According to other embodiments of the invention, an apparatus is provided for connecting a host computer having power management circuits to a network. According to this embodiment the system includes a medium access control unit for connection to a network, a host interface for communication of received network packets to the host computer, and logic coupled to the medium access control unit to detect received network packets carrying a message from a source to the power management circuits in the host computer. In this embodiment, the messages include a message authentication code and one or more of a timestamp, and a random value token, and the system includes security logic to verify the authenticity of the messages as discussed above. The medium access control unit in a preferred embodiment comprises an Ethernet MAC unit having a MAC address, and the medium access control unit is adapted to receive packets having a destination address within a set, of one or more destination addresses, when the host system is powered down or otherwise in a state of limited function due to power management processes. The set of destination addresses preferably includes the MAC address of the medium access control unit and/or a multi-destination MAC address.
According to yet another aspect, the present invention provides a method for signaling management circuits in an end station from a management station through a network. The method comprises establishing a protocol for transmitting management messages including authentication with the end station, producing the management message according to the protocol, and transmitting the management message to the end station. In one embodiment, the protocol includes sharing a secret value with the end station, and the message includes a message authentication code produced according to the secret value. A token is included in the messages, in various combinations, such as a random value token and/or a timestamp, used to prevent reuse of the message.

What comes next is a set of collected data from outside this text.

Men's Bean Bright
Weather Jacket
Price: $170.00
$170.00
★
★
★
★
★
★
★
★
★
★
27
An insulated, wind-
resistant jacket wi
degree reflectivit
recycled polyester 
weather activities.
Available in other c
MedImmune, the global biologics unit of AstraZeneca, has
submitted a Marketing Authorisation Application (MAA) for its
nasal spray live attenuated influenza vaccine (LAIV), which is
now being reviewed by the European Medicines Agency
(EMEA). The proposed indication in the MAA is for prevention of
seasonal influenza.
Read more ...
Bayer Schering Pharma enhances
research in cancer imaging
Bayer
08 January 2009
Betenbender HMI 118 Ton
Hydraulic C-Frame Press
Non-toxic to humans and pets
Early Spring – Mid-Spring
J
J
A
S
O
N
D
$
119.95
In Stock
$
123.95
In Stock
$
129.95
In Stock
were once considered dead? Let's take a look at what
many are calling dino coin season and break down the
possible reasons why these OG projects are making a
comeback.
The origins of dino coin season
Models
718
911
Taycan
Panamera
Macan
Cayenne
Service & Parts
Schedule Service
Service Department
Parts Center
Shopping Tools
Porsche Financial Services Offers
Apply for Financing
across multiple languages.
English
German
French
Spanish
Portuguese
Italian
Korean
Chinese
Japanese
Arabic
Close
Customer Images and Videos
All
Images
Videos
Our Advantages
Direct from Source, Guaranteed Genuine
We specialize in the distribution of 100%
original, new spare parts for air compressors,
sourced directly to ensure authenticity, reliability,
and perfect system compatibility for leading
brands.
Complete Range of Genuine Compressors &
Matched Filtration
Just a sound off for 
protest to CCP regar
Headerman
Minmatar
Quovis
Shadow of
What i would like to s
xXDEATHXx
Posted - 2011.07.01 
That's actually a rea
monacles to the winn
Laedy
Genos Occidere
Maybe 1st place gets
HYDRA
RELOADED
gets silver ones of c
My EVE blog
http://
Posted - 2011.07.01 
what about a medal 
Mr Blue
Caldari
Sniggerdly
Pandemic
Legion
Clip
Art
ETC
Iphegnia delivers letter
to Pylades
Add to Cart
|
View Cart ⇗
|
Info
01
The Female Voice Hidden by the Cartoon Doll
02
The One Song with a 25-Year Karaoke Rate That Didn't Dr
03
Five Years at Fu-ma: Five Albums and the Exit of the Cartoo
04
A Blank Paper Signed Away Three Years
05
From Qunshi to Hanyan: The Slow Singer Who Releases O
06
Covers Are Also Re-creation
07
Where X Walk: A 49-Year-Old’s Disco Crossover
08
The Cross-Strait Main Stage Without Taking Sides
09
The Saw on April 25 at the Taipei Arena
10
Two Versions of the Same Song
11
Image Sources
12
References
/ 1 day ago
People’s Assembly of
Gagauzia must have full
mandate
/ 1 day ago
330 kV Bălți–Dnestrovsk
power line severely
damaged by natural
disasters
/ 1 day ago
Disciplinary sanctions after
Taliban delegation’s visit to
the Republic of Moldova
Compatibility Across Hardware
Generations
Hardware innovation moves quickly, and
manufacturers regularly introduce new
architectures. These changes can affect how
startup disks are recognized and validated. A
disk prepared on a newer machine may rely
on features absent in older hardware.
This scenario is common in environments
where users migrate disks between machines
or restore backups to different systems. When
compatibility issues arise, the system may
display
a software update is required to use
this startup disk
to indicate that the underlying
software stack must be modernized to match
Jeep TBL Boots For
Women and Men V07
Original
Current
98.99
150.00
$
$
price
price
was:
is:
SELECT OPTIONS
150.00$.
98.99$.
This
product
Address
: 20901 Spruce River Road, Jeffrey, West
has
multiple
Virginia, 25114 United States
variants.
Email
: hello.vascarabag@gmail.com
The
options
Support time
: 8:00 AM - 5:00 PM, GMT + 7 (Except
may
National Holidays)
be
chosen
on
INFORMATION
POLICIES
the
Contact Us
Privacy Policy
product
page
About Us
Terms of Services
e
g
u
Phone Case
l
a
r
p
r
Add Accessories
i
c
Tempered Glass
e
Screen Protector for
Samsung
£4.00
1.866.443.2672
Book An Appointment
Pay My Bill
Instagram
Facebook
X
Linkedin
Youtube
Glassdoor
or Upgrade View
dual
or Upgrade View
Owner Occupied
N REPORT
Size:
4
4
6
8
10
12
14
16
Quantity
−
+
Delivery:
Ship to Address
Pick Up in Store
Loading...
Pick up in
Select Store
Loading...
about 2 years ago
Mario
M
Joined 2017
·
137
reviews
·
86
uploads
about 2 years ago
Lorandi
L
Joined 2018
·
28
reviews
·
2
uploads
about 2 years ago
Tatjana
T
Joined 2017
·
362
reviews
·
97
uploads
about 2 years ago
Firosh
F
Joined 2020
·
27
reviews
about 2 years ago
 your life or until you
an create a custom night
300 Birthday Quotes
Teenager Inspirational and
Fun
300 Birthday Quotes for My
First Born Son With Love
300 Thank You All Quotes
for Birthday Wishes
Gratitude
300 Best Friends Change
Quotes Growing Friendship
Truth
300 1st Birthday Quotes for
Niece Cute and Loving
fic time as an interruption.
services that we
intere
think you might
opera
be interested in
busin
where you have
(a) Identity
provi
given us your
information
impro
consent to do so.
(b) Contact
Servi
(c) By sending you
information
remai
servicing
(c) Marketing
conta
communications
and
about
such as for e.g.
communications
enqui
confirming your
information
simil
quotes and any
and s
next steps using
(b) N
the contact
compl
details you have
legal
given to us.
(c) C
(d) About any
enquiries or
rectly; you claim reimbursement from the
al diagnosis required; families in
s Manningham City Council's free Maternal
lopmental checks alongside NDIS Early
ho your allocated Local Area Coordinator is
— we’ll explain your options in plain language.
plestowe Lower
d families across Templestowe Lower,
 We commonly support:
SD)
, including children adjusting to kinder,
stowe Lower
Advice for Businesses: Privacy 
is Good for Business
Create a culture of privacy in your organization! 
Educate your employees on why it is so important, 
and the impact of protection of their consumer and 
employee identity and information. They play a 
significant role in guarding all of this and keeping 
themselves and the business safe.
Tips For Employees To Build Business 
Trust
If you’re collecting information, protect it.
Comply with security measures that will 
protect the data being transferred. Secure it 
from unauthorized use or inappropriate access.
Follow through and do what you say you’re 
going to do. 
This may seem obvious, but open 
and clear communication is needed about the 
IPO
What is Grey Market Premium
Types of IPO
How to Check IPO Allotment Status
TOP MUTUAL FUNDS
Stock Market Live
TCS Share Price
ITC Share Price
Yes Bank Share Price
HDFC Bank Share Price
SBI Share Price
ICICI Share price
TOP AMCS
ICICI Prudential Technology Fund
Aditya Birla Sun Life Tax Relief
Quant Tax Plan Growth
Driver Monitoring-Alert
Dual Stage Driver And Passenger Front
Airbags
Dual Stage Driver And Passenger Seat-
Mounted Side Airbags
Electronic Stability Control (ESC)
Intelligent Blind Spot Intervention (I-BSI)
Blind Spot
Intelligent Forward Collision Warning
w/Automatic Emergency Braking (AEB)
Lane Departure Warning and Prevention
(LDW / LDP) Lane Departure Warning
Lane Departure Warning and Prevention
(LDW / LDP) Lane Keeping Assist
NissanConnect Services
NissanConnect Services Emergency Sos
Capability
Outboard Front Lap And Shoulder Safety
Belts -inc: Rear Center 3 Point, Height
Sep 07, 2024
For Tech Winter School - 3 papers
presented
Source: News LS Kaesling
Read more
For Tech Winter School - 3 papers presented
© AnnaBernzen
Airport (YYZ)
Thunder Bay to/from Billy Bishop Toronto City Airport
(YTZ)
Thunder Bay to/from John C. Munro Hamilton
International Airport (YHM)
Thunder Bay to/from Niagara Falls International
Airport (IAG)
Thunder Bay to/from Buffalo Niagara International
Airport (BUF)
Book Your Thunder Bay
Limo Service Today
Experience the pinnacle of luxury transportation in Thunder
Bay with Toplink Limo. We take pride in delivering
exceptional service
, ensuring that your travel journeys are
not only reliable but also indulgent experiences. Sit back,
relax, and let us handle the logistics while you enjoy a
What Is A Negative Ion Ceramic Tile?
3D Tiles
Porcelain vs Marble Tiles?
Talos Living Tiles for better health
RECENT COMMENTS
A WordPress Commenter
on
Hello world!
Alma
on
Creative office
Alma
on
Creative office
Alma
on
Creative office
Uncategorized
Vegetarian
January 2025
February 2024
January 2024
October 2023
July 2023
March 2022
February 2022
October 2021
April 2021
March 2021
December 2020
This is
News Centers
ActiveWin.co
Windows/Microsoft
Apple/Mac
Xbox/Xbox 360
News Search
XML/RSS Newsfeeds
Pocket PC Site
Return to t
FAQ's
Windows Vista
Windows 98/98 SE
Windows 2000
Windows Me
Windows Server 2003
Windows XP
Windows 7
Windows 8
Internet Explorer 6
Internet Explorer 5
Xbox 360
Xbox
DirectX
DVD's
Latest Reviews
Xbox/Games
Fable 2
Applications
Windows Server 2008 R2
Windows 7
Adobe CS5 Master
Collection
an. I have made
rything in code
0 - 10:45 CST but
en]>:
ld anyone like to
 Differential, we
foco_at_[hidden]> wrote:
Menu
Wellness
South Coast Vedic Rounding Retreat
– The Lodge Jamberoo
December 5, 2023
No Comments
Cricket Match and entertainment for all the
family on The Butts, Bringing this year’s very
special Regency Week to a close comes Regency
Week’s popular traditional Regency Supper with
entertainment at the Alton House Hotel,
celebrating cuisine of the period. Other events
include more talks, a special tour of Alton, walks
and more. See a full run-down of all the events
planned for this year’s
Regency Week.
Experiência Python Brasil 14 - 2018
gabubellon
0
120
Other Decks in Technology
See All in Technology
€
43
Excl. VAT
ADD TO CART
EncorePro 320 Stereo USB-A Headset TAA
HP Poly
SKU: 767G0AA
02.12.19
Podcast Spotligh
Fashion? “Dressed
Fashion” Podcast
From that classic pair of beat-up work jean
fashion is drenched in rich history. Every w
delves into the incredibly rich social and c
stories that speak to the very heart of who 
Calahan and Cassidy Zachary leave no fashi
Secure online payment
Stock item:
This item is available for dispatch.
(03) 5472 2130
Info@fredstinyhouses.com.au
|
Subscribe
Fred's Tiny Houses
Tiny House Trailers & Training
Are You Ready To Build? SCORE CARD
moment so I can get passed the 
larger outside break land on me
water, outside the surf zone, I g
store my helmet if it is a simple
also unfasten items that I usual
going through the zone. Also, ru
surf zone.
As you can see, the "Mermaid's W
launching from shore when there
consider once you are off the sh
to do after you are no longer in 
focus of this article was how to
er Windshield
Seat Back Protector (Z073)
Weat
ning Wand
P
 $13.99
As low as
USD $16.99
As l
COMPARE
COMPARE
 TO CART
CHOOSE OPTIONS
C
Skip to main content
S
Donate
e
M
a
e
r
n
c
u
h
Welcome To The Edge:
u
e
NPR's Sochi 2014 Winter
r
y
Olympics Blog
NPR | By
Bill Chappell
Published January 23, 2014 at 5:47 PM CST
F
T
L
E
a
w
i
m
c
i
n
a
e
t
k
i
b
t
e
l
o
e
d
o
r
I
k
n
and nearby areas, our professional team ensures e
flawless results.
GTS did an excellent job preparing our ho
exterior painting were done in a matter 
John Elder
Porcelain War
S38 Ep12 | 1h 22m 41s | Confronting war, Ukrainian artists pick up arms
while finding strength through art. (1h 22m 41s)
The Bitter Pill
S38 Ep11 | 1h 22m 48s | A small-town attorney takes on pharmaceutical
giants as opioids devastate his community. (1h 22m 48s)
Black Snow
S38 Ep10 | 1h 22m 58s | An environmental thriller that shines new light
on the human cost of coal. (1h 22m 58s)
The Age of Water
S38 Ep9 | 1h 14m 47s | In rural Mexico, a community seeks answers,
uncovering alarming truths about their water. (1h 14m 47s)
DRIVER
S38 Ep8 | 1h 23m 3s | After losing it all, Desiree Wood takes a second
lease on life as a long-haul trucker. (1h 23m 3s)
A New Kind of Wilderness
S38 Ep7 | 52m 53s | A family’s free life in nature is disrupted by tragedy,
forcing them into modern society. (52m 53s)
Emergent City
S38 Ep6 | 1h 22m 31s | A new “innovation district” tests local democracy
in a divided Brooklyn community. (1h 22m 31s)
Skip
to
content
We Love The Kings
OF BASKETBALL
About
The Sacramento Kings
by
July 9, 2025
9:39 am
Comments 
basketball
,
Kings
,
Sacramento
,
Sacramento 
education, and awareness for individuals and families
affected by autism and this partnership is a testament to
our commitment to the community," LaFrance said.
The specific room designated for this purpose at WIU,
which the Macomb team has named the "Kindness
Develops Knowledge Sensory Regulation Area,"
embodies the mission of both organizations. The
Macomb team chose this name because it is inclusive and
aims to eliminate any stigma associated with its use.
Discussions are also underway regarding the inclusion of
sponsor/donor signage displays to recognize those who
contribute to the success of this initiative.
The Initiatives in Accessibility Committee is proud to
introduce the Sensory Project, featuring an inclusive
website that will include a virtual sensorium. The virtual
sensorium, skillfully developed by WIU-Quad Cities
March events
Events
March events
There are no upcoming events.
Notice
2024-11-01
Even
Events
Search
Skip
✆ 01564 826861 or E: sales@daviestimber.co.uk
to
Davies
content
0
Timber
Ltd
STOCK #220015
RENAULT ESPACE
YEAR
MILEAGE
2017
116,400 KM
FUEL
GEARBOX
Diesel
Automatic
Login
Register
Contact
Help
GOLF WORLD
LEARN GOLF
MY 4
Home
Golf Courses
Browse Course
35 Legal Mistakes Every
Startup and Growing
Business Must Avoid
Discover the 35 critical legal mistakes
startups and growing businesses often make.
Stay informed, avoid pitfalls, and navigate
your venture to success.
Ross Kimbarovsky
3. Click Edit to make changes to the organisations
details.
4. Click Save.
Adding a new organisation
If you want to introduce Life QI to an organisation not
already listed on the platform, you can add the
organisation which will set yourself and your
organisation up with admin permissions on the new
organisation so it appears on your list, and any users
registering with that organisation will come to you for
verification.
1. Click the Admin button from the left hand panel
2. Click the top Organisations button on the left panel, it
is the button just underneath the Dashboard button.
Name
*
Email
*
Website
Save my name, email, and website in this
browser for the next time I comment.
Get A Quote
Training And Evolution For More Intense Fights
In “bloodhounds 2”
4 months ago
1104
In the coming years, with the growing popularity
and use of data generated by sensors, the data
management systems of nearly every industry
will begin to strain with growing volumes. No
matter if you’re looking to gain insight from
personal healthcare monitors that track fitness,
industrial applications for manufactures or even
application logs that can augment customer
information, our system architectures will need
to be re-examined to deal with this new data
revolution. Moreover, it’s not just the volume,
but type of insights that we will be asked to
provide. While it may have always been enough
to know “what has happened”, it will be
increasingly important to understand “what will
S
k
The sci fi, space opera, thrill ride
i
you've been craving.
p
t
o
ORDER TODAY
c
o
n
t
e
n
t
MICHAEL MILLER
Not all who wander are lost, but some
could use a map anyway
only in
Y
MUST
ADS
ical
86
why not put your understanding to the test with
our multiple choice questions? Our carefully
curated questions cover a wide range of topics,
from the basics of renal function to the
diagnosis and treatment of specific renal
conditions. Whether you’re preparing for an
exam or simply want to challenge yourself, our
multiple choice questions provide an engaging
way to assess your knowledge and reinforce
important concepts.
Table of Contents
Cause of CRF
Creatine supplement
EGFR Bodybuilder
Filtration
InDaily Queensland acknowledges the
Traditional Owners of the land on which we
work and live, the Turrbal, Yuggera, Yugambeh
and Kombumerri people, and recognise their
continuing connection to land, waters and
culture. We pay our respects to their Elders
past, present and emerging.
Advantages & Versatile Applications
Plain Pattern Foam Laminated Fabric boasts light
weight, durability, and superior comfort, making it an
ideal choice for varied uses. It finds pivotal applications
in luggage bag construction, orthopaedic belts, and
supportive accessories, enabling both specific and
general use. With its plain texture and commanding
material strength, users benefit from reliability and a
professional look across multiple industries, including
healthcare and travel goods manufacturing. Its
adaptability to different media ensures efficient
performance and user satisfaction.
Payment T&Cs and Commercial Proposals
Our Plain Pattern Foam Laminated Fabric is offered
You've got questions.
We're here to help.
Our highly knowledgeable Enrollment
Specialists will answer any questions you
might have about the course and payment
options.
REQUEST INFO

Accordingly, the present invention provides an improvement over the Wake On LAN protocol, providing for enhanced security and flexibility in systems that allow a remote station to issue wake-up commands to an end station in the network. The improved security is combined with greater flexibility associated with providing a command set that extends the Wake On. LAN concept to a variety of management processes. Thus, network usability, flexibility and security are enhanced.
Other aspects and advantages of the present invention can be seen upon review of the figures, the detailed description, and the claims which follow.